- _WHAT YOU SHOULD DO_:
Retype the passage of the post on Robin Williams, starting with "He played the" and going on through "on the surface.".
━━━ DOCUMENT EXTRACT
The post title is a direct quote from "Good Morning, Vietnam", in which Robin Williams played Adrian Cronauer.
Cronauer was a DJ for Armed Forces Radio/ Vietnam in 1969/1970. His line is delivered when a young Viet Namese boy, who was becoming a friend of his ... committed suicide by blowing himself up.
Williams was an erratic master of comedy; often, his humor was more black humor than humor. Often, I didn't like the routines he did. I remember "Toys" as a true downer. I remember "The Fisher King" when he played a secondary character: "I have a hard-on for you as big as Florida".
He played the bad guy in a couple of movies, like Insomnia and One Hour Photo. I couldn't picture him as the bad guy.
And also in HOOK, which was a hoot.
He was ever the complicated character, who had more to offer than what was just on the surface.
Well, not EVER! He had many characters, many roles, but that undercurrent was always there, and maybe that's what made him such an accomplished comic.
In later years, I gave up watching him. I regret never having watched "Patch Adams", for example.
━━━━━━
━━━ COLLECTED DATA
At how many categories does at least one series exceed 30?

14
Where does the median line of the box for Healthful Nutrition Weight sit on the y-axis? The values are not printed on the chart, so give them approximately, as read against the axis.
━━━━━━
- _TASK RESULT_:
He played the bad guy in a couple of movies, like Insomnia and One Hour Photo. I couldn't picture him as the bad guy.
And also in HOOK, which was a hoot.
He was ever the complicated character, who had more to offer than what was just on the surface.